Bartok’s Suite Op 14 opens with a great soaring melody in the Allegretto, right across the keyboard. It’s fiendishly tricky underneath the simple gesture but Allen made it pretty effortless.

Even more impressive were his handlings of the inner movements, the contrasting fiendish Scherzo with its pounding repeated notes like Brahms Gypsy dance-rhythms on acid, essentially the kind of melodies he might have written had he listened more: Bartok’s saturation with Zoltan Kodaly in collecting folk material infuses this and indeed the later Mikrokosmos. It’s exhilarating, and the following Allegro molto has an agency and power too that focuses on more aleatory content.

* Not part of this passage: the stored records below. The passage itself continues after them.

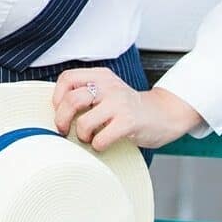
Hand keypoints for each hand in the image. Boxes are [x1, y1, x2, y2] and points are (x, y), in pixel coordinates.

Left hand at [52, 68, 202, 150]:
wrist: (164, 114)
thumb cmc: (130, 107)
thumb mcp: (108, 91)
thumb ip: (88, 93)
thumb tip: (57, 109)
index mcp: (101, 76)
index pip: (67, 78)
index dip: (57, 96)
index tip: (58, 109)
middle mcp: (109, 86)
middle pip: (71, 100)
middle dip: (61, 119)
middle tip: (63, 129)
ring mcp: (119, 103)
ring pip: (84, 121)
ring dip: (81, 134)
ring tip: (87, 137)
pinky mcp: (128, 122)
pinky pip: (101, 138)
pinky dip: (97, 145)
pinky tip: (101, 144)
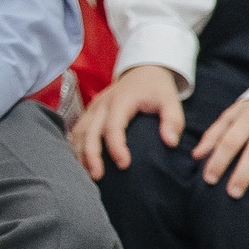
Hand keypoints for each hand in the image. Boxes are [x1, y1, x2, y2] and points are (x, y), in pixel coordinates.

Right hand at [73, 65, 184, 179]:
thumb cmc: (157, 89)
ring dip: (80, 154)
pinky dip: (76, 147)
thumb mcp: (171, 100)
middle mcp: (102, 104)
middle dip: (91, 155)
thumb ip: (173, 120)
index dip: (116, 146)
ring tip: (86, 175)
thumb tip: (170, 143)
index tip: (124, 164)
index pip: (113, 126)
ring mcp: (93, 108)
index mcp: (121, 101)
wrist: (142, 71)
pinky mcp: (89, 113)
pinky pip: (77, 131)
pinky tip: (80, 163)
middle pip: (89, 131)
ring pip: (79, 132)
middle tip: (98, 176)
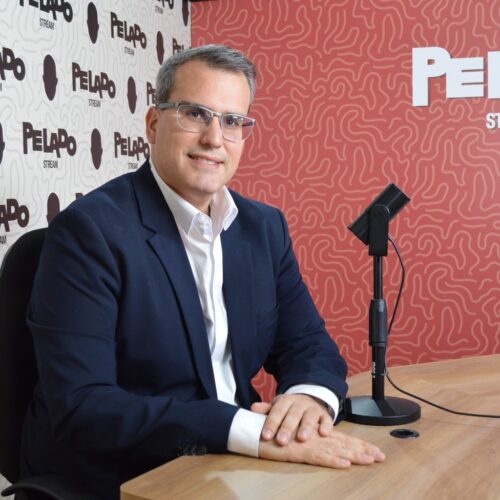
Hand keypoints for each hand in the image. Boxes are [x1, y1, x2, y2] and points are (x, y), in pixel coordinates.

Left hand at [251, 394, 332, 445]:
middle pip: (293, 414)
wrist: (309, 400)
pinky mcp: (325, 415)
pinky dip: (326, 426)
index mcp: (286, 401)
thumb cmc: (288, 409)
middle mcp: (300, 403)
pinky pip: (326, 419)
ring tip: (302, 439)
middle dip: (287, 428)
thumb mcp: (277, 407)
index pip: (277, 411)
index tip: (265, 436)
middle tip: (281, 441)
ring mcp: (313, 408)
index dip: (271, 423)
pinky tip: (323, 434)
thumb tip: (252, 408)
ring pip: (310, 416)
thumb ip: (266, 410)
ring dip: (306, 427)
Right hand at [258, 428, 384, 468]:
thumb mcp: (295, 436)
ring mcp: (309, 444)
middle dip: (363, 450)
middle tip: (381, 456)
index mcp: (317, 434)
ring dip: (354, 456)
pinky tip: (345, 464)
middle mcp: (316, 438)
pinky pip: (320, 457)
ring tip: (370, 460)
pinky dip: (333, 461)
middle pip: (344, 444)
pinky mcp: (300, 452)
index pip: (342, 439)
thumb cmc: (276, 434)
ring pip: (337, 450)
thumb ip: (306, 438)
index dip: (359, 444)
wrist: (257, 431)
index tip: (374, 450)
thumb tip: (321, 441)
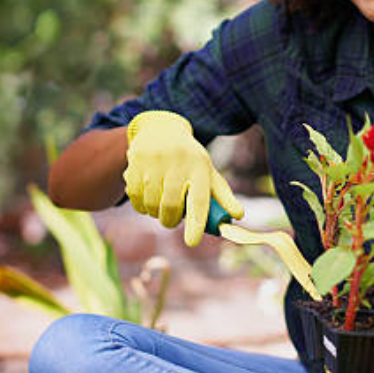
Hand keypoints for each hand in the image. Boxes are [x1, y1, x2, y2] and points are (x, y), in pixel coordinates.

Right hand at [123, 111, 242, 245]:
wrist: (161, 130)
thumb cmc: (190, 159)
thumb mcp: (208, 172)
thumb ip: (222, 196)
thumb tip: (238, 215)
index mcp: (199, 167)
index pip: (199, 200)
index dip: (196, 223)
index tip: (192, 242)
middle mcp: (177, 163)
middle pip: (172, 206)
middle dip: (171, 220)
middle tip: (172, 220)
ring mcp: (153, 163)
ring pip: (151, 205)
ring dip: (155, 213)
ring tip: (160, 203)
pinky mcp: (135, 164)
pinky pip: (135, 198)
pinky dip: (141, 205)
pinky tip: (147, 195)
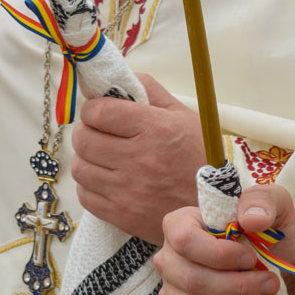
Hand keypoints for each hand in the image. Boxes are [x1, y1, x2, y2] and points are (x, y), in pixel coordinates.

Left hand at [70, 73, 204, 244]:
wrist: (214, 207)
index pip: (100, 112)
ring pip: (80, 168)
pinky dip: (89, 185)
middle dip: (85, 131)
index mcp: (156, 129)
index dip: (92, 108)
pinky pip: (85, 195)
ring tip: (101, 156)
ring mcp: (129, 191)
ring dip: (86, 158)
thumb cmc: (199, 157)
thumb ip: (150, 91)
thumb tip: (119, 78)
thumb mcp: (183, 115)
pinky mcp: (123, 216)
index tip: (97, 111)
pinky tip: (105, 179)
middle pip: (84, 139)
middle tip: (96, 132)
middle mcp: (140, 160)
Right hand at [155, 184, 294, 294]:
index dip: (219, 254)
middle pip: (195, 282)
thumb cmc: (266, 232)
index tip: (251, 258)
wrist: (273, 265)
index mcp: (180, 225)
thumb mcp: (272, 205)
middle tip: (273, 286)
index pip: (186, 241)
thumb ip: (263, 201)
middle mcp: (168, 261)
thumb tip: (250, 219)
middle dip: (241, 288)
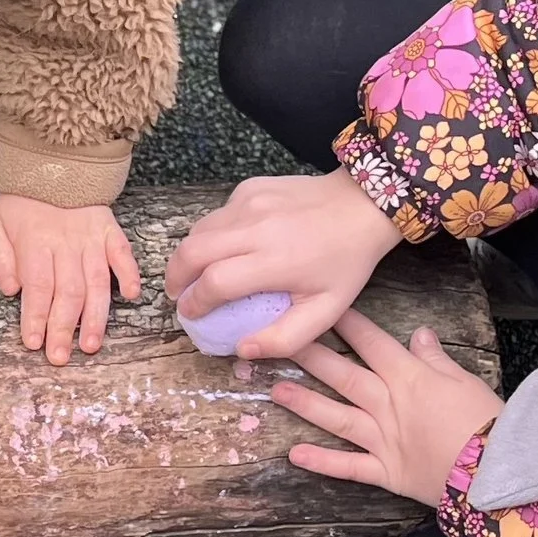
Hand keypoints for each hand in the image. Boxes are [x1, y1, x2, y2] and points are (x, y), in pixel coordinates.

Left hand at [0, 195, 140, 363]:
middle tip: (60, 356)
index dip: (36, 318)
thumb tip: (11, 291)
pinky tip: (132, 296)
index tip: (34, 343)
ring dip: (95, 316)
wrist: (50, 163)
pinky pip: (123, 254)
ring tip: (91, 344)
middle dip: (63, 328)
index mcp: (36, 243)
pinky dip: (129, 274)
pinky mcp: (110, 231)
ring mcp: (92, 238)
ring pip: (96, 283)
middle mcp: (66, 244)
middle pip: (67, 293)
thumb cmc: (19, 200)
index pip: (37, 288)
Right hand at [164, 167, 400, 360]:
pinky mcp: (250, 187)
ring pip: (198, 231)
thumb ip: (286, 338)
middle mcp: (256, 227)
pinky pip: (217, 215)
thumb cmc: (345, 262)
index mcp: (276, 260)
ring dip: (189, 256)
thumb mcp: (327, 311)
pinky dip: (212, 234)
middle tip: (178, 295)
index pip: (215, 283)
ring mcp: (250, 202)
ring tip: (194, 275)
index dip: (195, 303)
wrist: (362, 205)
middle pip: (192, 252)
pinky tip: (227, 247)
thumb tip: (242, 349)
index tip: (192, 315)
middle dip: (175, 278)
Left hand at [270, 309, 505, 503]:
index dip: (347, 325)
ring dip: (306, 404)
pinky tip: (294, 454)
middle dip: (311, 357)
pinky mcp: (386, 472)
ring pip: (337, 417)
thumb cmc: (488, 421)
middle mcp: (388, 405)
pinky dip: (322, 462)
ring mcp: (383, 440)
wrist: (495, 471)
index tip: (322, 308)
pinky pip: (349, 467)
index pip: (372, 345)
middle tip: (277, 344)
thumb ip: (436, 359)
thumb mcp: (466, 380)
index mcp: (410, 379)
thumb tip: (419, 334)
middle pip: (344, 376)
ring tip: (276, 391)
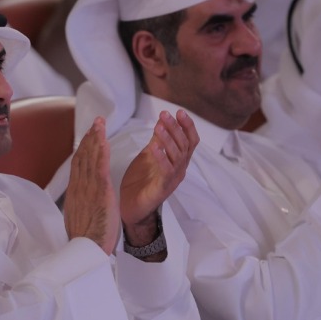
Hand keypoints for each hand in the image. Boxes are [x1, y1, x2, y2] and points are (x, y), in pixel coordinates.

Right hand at [64, 118, 119, 254]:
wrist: (86, 248)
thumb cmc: (85, 239)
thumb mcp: (77, 219)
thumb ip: (79, 207)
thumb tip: (78, 203)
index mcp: (74, 193)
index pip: (78, 166)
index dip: (82, 149)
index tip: (87, 137)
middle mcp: (79, 187)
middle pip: (82, 157)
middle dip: (89, 138)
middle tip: (95, 122)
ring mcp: (88, 188)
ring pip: (90, 158)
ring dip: (95, 138)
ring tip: (100, 123)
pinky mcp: (100, 191)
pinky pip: (100, 167)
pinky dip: (101, 151)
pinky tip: (104, 139)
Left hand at [118, 110, 196, 246]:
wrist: (130, 208)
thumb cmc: (140, 182)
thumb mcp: (149, 156)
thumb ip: (157, 141)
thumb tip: (161, 121)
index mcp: (178, 161)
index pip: (190, 141)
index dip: (187, 126)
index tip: (179, 111)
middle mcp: (179, 169)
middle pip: (185, 145)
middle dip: (176, 128)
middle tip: (165, 115)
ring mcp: (173, 179)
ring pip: (178, 156)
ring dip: (168, 140)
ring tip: (158, 126)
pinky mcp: (163, 189)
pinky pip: (166, 171)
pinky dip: (161, 157)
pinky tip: (153, 146)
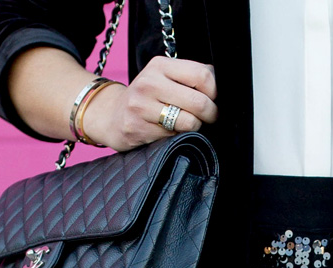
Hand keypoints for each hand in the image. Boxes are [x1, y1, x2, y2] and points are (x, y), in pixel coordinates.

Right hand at [83, 56, 216, 150]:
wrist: (111, 115)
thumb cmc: (147, 97)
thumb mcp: (164, 77)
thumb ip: (190, 76)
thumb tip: (221, 83)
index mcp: (160, 65)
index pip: (203, 75)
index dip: (215, 92)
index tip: (214, 100)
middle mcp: (150, 82)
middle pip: (199, 102)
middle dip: (211, 114)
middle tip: (209, 118)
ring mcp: (141, 106)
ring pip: (189, 123)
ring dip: (195, 128)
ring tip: (188, 125)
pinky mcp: (137, 128)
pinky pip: (173, 137)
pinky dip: (177, 137)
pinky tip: (169, 132)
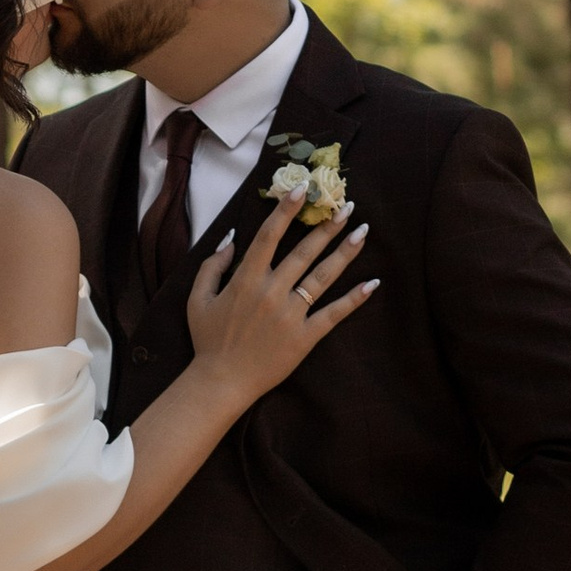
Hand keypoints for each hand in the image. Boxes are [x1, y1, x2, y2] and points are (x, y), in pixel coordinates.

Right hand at [185, 199, 377, 413]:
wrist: (220, 382)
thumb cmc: (207, 339)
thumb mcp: (198, 298)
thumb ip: (213, 265)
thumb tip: (231, 238)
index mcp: (246, 280)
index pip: (269, 236)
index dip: (285, 210)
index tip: (302, 188)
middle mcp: (272, 292)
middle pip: (304, 252)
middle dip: (327, 226)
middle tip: (346, 205)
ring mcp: (291, 315)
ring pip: (322, 277)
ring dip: (344, 252)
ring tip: (362, 231)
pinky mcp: (305, 337)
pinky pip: (333, 314)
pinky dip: (354, 299)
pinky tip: (372, 283)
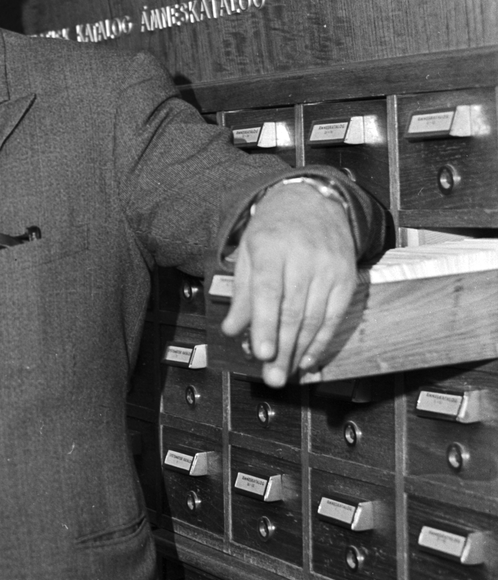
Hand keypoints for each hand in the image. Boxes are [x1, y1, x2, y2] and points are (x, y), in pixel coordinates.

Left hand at [219, 183, 356, 387]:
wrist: (314, 202)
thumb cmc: (273, 230)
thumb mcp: (248, 252)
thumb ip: (242, 292)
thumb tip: (232, 329)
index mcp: (271, 247)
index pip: (268, 290)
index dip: (264, 323)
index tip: (260, 352)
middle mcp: (303, 257)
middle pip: (293, 310)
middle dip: (282, 348)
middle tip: (271, 378)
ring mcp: (329, 267)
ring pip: (315, 317)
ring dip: (299, 350)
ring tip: (284, 374)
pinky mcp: (347, 278)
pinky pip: (335, 316)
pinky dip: (321, 341)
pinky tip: (307, 358)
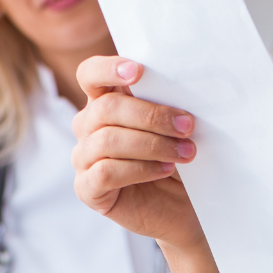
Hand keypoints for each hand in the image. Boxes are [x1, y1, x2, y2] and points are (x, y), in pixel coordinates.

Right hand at [72, 56, 204, 251]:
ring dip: (153, 144)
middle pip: (106, 108)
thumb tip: (186, 81)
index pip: (90, 74)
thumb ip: (169, 101)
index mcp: (106, 99)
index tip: (138, 72)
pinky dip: (141, 169)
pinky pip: (106, 172)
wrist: (185, 204)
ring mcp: (84, 157)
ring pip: (108, 140)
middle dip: (152, 115)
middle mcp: (88, 126)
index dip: (108, 69)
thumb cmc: (179, 155)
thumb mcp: (176, 124)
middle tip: (187, 126)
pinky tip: (165, 170)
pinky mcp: (87, 188)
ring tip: (186, 152)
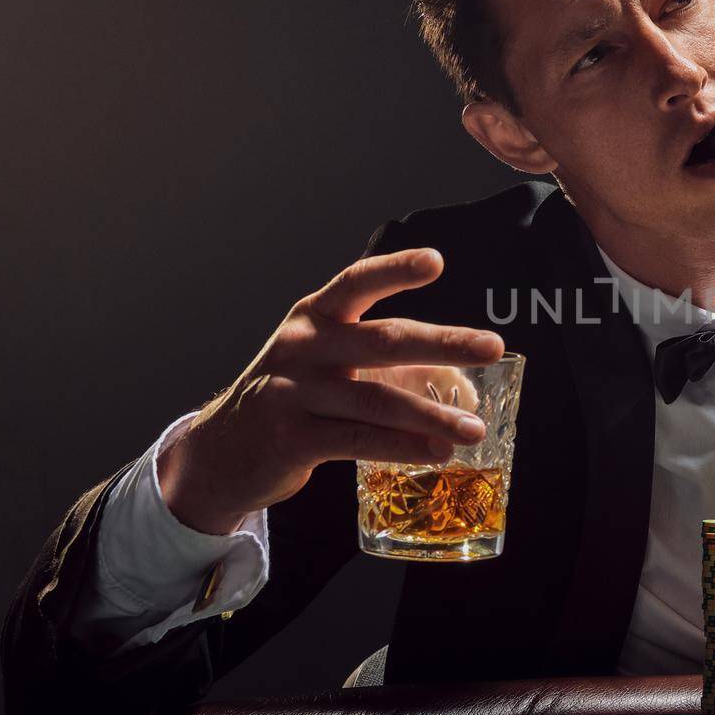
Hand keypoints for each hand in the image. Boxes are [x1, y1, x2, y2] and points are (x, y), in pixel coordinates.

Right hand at [158, 248, 504, 533]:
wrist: (222, 450)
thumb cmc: (294, 396)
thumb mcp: (325, 360)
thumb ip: (384, 360)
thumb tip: (462, 379)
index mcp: (314, 316)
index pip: (357, 282)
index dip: (396, 270)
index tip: (436, 261)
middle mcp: (302, 346)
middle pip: (383, 341)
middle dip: (444, 343)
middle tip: (492, 346)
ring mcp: (293, 392)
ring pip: (378, 400)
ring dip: (434, 416)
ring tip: (474, 428)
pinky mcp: (292, 438)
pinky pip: (360, 441)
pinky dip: (404, 447)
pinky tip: (438, 452)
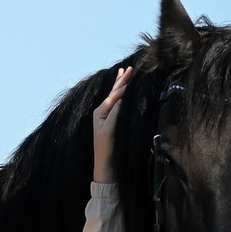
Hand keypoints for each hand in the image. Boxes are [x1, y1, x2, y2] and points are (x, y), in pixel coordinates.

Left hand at [89, 65, 132, 183]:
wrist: (105, 163)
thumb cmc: (107, 149)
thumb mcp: (109, 131)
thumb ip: (114, 114)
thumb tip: (120, 99)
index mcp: (100, 112)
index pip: (113, 95)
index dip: (122, 85)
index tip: (130, 74)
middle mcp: (103, 112)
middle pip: (114, 92)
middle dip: (121, 80)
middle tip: (128, 68)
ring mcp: (107, 116)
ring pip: (115, 96)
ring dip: (120, 84)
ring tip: (123, 72)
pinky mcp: (112, 121)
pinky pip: (117, 103)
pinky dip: (120, 94)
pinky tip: (122, 91)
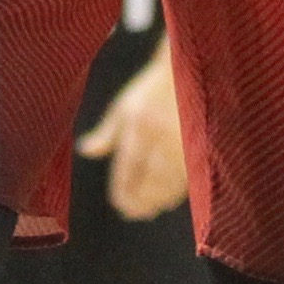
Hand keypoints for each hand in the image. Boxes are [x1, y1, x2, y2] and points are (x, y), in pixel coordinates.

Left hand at [74, 43, 186, 224]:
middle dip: (141, 200)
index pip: (128, 167)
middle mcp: (160, 135)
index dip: (123, 190)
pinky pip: (188, 174)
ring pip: (170, 180)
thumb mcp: (124, 107)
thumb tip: (85, 151)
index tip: (120, 205)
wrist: (185, 69)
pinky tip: (170, 197)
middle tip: (134, 213)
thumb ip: (106, 133)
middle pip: (149, 179)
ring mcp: (181, 140)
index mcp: (138, 125)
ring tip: (150, 209)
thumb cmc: (150, 90)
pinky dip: (177, 190)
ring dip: (158, 199)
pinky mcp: (198, 143)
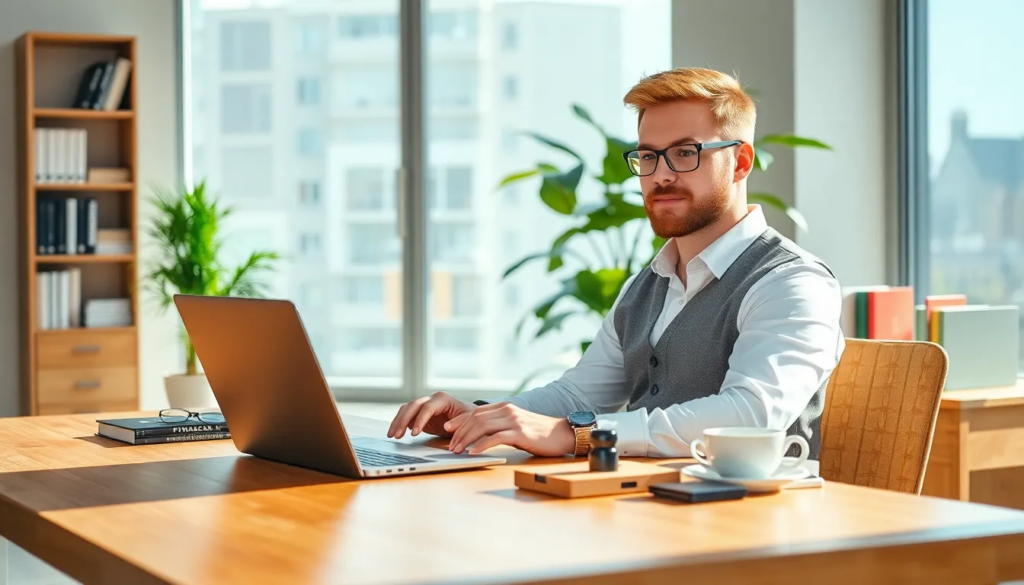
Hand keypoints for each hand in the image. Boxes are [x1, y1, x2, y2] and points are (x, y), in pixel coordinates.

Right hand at [387, 392, 474, 438]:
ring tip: (392, 435)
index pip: (427, 408)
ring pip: (406, 409)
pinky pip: (406, 415)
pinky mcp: (419, 413)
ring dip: (398, 422)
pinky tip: (395, 432)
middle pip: (413, 406)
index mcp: (443, 399)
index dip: (420, 420)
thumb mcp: (468, 421)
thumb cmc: (468, 418)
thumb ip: (459, 423)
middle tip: (396, 435)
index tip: (414, 433)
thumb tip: (447, 426)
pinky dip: (399, 423)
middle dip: (403, 420)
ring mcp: (424, 405)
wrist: (466, 417)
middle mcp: (431, 399)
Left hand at [445, 402, 574, 456]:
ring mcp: (514, 421)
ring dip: (466, 439)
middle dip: (459, 432)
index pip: (476, 411)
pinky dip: (481, 445)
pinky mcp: (520, 433)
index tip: (447, 429)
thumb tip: (480, 435)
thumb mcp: (516, 425)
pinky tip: (473, 452)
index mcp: (505, 407)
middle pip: (475, 418)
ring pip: (482, 427)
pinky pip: (495, 438)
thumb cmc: (538, 433)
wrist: (562, 434)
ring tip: (457, 450)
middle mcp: (507, 410)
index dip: (460, 420)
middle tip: (450, 446)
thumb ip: (500, 425)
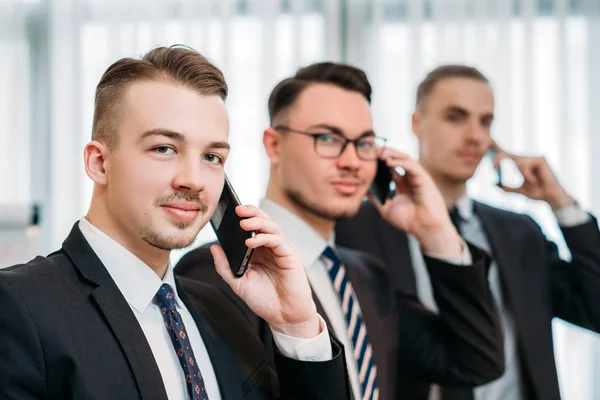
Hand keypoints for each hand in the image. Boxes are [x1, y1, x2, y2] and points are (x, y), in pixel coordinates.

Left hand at [211, 205, 319, 338]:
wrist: (284, 317)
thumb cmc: (264, 300)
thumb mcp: (238, 283)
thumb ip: (225, 266)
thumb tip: (213, 247)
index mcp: (258, 251)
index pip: (251, 228)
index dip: (242, 218)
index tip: (227, 213)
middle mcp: (270, 248)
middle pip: (263, 222)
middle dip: (251, 213)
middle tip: (237, 210)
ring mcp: (281, 251)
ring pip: (272, 227)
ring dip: (257, 223)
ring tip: (243, 223)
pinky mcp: (290, 256)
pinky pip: (277, 241)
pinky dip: (264, 238)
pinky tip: (251, 242)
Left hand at [369, 149, 461, 257]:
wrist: (426, 229)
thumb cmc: (410, 221)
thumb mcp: (386, 209)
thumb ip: (376, 200)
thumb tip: (363, 192)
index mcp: (403, 184)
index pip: (390, 167)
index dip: (379, 161)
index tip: (366, 157)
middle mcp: (410, 178)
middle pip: (397, 159)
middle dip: (384, 153)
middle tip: (370, 150)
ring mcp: (417, 177)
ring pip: (404, 158)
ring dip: (391, 153)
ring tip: (377, 152)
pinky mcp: (423, 178)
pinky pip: (411, 165)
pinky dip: (399, 162)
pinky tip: (388, 162)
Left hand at [491, 141, 574, 209]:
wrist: (551, 197)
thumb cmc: (538, 193)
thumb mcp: (520, 190)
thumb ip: (507, 188)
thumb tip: (494, 184)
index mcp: (523, 164)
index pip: (508, 156)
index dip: (498, 156)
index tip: (489, 160)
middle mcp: (528, 159)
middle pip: (509, 154)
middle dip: (499, 158)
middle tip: (493, 167)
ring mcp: (535, 158)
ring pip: (518, 162)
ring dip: (523, 176)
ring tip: (532, 183)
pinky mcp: (541, 159)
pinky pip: (525, 165)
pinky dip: (528, 175)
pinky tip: (536, 180)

The final Sostenuto is perilous balancing a sustained diminuendo against the long fade. It’s exposed, too easy for children, to difficult for grown ups as is said of Mozart’s piano music. Well, both. Allen’s sovereign in this territory, most completely at home in the inner movements, but clearly a pianist enlarging his repertoire in a thrilling, sometimes hair-raising manner.

Pianist Joe Ward led two singers in essentially baroque repertoire, and these were delights. Mezzo Jane Larsen began with Handel’s famous plea from the early Rinaldo ‘Lascia ch’io pianga’ delivered with rapt unwinding slowness. The less familiar ‘Svegliatevi nel core’ from the familiar Guilio Cesare has the wronged Sextus plot revenge against Caesar. Larden proves strong in bth vocal projection and subtly, as she does in Gluck’s hit from Orfeo et Eurydice ‘Che faro’ where Larsen can apply pressure and passion and still project an ideal tone, never forced.

Mezzo Angela Goodall joined her for the duet finale of Monteverdi’s L’incoronazione di Poppea ‘Pur ti miro’ which was bewitching and fully accomplished. It’s a vertiginous number where the lovers outdo each other in mirrored ecstasy, having murdered or displaced anyone who gets in their way. Nero later kicked the pregnant Poppea to death.

And this finale of Monteverdi’s might not be by him – there’s evidence the opera – one of only three of his that have survived – might have been finished by someone else who kept in the background. Who the candidates are is obscure. Not Francisco Cavalli, Giacomo Carissimi, the very young Antonio Cesti, or the slightly older, already-famous Barbara Strozzi. It’d be delicious to find out it was her. Each composer though owns a thumb print and those who suggest another hand than Monteverdi’s haven’t come up with any candidates.

Ward as ever really gives his singers space to breathe and open up, a model of restraint and discreet support. It’s rare to get an even quality of singing with two or more singers and to have three (albeit one appearing just once) is a delight.

Mozart’s Piano Sonata D K311 owns a bright quality that Norman Jacobs brought out in a careful mostly nimble and period-aware performance that eschewed the pedal, exposing his legato even further. There were occasional rushes and moments of nervous fumbling in the opening Allegro con spirito and the Allegro Rondo finale but Jacobs is maturing as a pianist, able to compass the classical as well as late Romantic and indeed the curating of 20th century modernists. His best moments came when attention might have wandered in one of those slightly anonymous slow movements Mozart could throw up. There was a pointilistic delicacy and attention to line that rendered the Andante con expressione a gem.

Another varied evening, with the singers setting a few benchmarks and Allen in particular ferociously adventuring to fresh sonorities.